To do: Word for word, set down every line of the entries below from the line with "Document page, 2001x1125 pixels." to the line with "Identify the document elements. Format: label [x1, y1, x2, y2].", including both, and no other line.

Task data:
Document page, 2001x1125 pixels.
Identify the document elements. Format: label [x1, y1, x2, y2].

...

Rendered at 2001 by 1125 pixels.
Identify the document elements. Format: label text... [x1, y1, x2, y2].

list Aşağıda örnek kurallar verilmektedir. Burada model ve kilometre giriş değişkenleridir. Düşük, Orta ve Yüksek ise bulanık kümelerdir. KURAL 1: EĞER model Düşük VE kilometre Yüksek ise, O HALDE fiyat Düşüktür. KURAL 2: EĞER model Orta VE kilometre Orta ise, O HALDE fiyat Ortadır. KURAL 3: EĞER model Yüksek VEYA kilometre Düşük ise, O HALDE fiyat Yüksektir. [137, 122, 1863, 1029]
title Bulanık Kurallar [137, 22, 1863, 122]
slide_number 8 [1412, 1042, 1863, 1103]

---

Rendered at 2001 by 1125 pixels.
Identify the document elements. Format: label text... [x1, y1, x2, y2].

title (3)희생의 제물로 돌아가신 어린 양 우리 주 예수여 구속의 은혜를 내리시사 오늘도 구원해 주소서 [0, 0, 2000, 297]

Answer space:
Document page, 2001x1125 pixels.
Identify the document elements. Format: label [x1, y1, x2, y2].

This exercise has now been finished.